* Activity *
The records below are to be copied word for word, with every picture left out.

* Listed records *

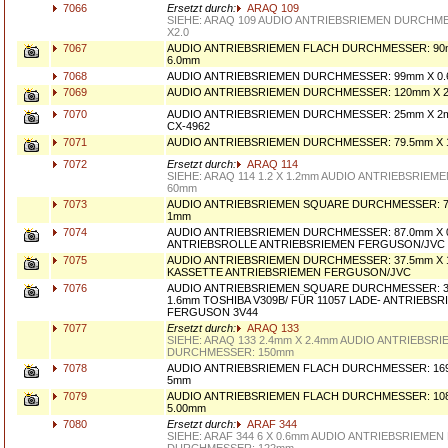
7066
Ersetzt durch:
ARAQ 109
SIEHE: ARAQ 109 AUDIO ANTRIEBSRIEMEN DURCHME
X2.0
7067
AUDIO ANTRIEBSRIEMEN FLACH DURCHMESSER: 90m
6.0mm
7068
AUDIO ANTRIEBSRIEMEN DURCHMESSER: 99mm X 0
7069
AUDIO ANTRIEBSRIEMEN DURCHMESSER: 120mm X 2
7070
AUDIO ANTRIEBSRIEMEN DURCHMESSER: 25mm X 2
CX-4962
7071
AUDIO ANTRIEBSRIEMEN DURCHMESSER: 79.5mm X 
7072
Ersetzt durch:
ARAQ 114
SIEHE: ARAQ 114 1.2 X 1.2mm AUDIO ANTRIEBSRIE
60mm
7073
AUDIO ANTRIEBSRIEMEN SQUARE DURCHMESSER: 7
1mm
7074
AUDIO ANTRIEBSRIEMEN DURCHMESSER: 87.0mm X 
ANTRIEBSROLLE ANTRIEBSRIEMEN FERGUSON/JVC
7075
AUDIO ANTRIEBSRIEMEN DURCHMESSER: 37.5mm X 
KASSETTE ANTRIEBSRIEMEN FERGUSON/JVC
7076
AUDIO ANTRIEBSRIEMEN SQUARE DURCHMESSER: 3
1.6mm TOSHIBA V309B/ FÜR 11057 LADE- ANTRIEBS
FERGUSON 3V44
7077
Ersetzt durch:
ARAQ 133
SIEHE: ARAQ 133 2.4mm X 2.4mm AUDIO ANTRIEBSR
DURCHMESSER: 150mm
7078
AUDIO ANTRIEBSRIEMEN FLACH DURCHMESSER: 169
5mm
7079
AUDIO ANTRIEBSRIEMEN FLACH DURCHMESSER: 108
5.00mm
7080
Ersetzt durch:
ARAF 344
SIEHE: ARAF 344 6 X 0.6mm AUDIO ANTRIEBSRIEME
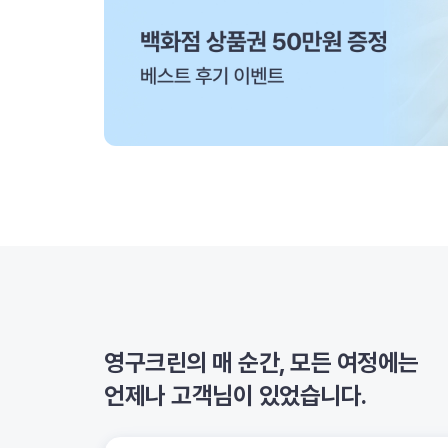
영구크린의 매 순간, 모든 여정에는
언제나 고객님이 있었습니다.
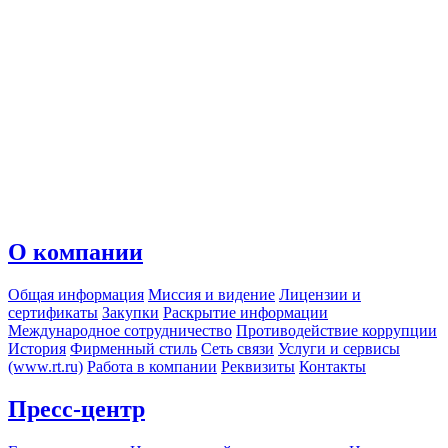
О компании
Общая информация
Миссия и видение
Лицензии и
сертификаты
Закупки
Раскрытие информации
Международное сотрудничество
Противодействие коррупции
История
Фирменный стиль
Сеть связи
Услуги и сервисы
(www.rt.ru)
Работа в компании
Реквизиты
Контакты
Пресс-центр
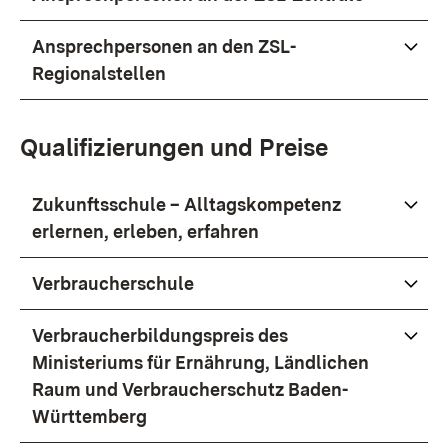
Ansprechpersonen
an den ZSL-
Regionalstellen
Qualifizierungen und Preise
Zukunftsschule
–
Alltagskompetenz
erlernen, erleben, erfahren
Verbraucherschule
Verbraucherbildungspreis des
Ministeriums für Ernährung, Ländlichen
Raum und Verbraucherschutz Baden-
Württemberg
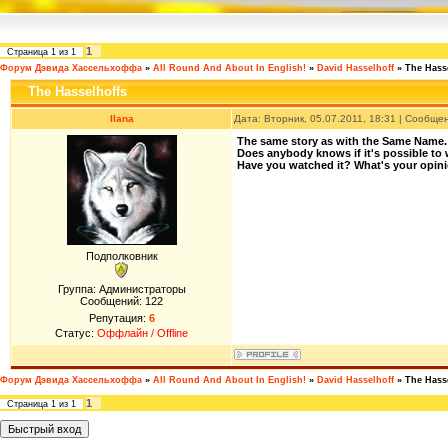
1
Страница
1
из
1
Форум Дэвида Хассельхоффа
»
All Round And About In English!
»
David Hasselhoff
»
The Hass
The Hasselhoffs
Ilana
Дата: Вторник, 05.07.2011, 18:31 | Сообще
The same story as with the Same Name. Exc
Does anybody knows if it's possible to
Have you watched it? What's your opini
Подполковник
Группа: Администраторы
Сообщений:
122
Репутация:
6
Статус:
Оффлайн / Offline
Форум Дэвида Хассельхоффа
»
All Round And About In English!
»
David Hasselhoff
»
The Hass
1
Страница
1
из
1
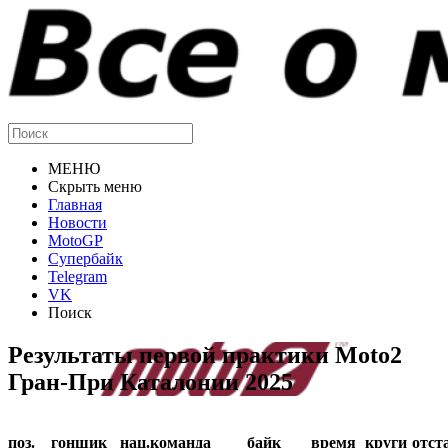
МЕНЮ
Скрыть меню
Главная
Новости
MotoGP
Супербайк
Telegram
VK
Поиск
Результаты первой практики Moto2
Гран-При Каталонии 2025
поз.
гонщик
нац.
команда
байк
время
круги
отст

* Expected output *
7066
Ersetzt durch:
ARAQ 109
SIEHE: ARAQ 109 AUDIO ANTRIEBSRIEMEN DURCHME
X2.0
7067
AUDIO ANTRIEBSRIEMEN FLACH DURCHMESSER: 90m
6.0mm
7068
AUDIO ANTRIEBSRIEMEN DURCHMESSER: 99mm X 0
7069
AUDIO ANTRIEBSRIEMEN DURCHMESSER: 120mm X 2
7070
AUDIO ANTRIEBSRIEMEN DURCHMESSER: 25mm X 2
CX-4962
7071
AUDIO ANTRIEBSRIEMEN DURCHMESSER: 79.5mm X 
7072
Ersetzt durch:
ARAQ 114
SIEHE: ARAQ 114 1.2 X 1.2mm AUDIO ANTRIEBSRIE
60mm
7073
AUDIO ANTRIEBSRIEMEN SQUARE DURCHMESSER: 7
1mm
7074
AUDIO ANTRIEBSRIEMEN DURCHMESSER: 87.0mm X 
ANTRIEBSROLLE ANTRIEBSRIEMEN FERGUSON/JVC
7075
AUDIO ANTRIEBSRIEMEN DURCHMESSER: 37.5mm X 
KASSETTE ANTRIEBSRIEMEN FERGUSON/JVC
7076
AUDIO ANTRIEBSRIEMEN SQUARE DURCHMESSER: 3
1.6mm TOSHIBA V309B/ FÜR 11057 LADE- ANTRIEBS
FERGUSON 3V44
7077
Ersetzt durch:
ARAQ 133
SIEHE: ARAQ 133 2.4mm X 2.4mm AUDIO ANTRIEBSR
DURCHMESSER: 150mm
7078
AUDIO ANTRIEBSRIEMEN FLACH DURCHMESSER: 169
5mm
7079
AUDIO ANTRIEBSRIEMEN FLACH DURCHMESSER: 108
5.00mm
7080
Ersetzt durch:
ARAF 344
SIEHE: ARAF 344 6 X 0.6mm AUDIO ANTRIEBSRIEME
영구크린의 매 순간, 모든 여정에는
언제나 고객님이 있었습니다.
О компании
Общая информация
Миссия и видение
Лицензии и
сертификаты
Закупки
Раскрытие информации
Международное сотрудничество
Противодействие коррупции
История
Фирменный стиль
Сеть связи
Услуги и сервисы
(www.rt.ru)
Работа в компании
Реквизиты
Контакты
Пресс-центр
Ansprechpersonen
an den ZSL-
Regionalstellen
Qualifizierungen und Preise
Zukunftsschule
–
Alltagskompetenz
erlernen, erleben, erfahren
Verbraucherschule
Verbraucherbildungspreis des
Ministeriums für Ernährung, Ländlichen
Raum und Verbraucherschutz Baden-
Württemberg
1
Страница
1
из
1
Форум Дэвида Хассельхоффа
»
All Round And About In English!
»
David Hasselhoff
»
The Hass
The Hasselhoffs
Ilana
Дата: Вторник, 05.07.2011, 18:31 | Сообще
The same story as with the Same Name. Exc
Does anybody knows if it's possible to
Have you watched it? What's your opini
Подполковник
Группа: Администраторы
Сообщений:
122
Репутация:
6
Статус:
Оффлайн / Offline
Форум Дэвида Хассельхоффа
»
All Round And About In English!
»
David Hasselhoff
»
The Hass
1
Страница
1
из
1
МЕНЮ
Скрыть меню
Главная
Новости
MotoGP
Супербайк
Telegram
VK
Поиск
Результаты первой практики Moto2
Гран-При Каталонии 2025
поз.
гонщик
нац.
команда
байк
время
круги
отст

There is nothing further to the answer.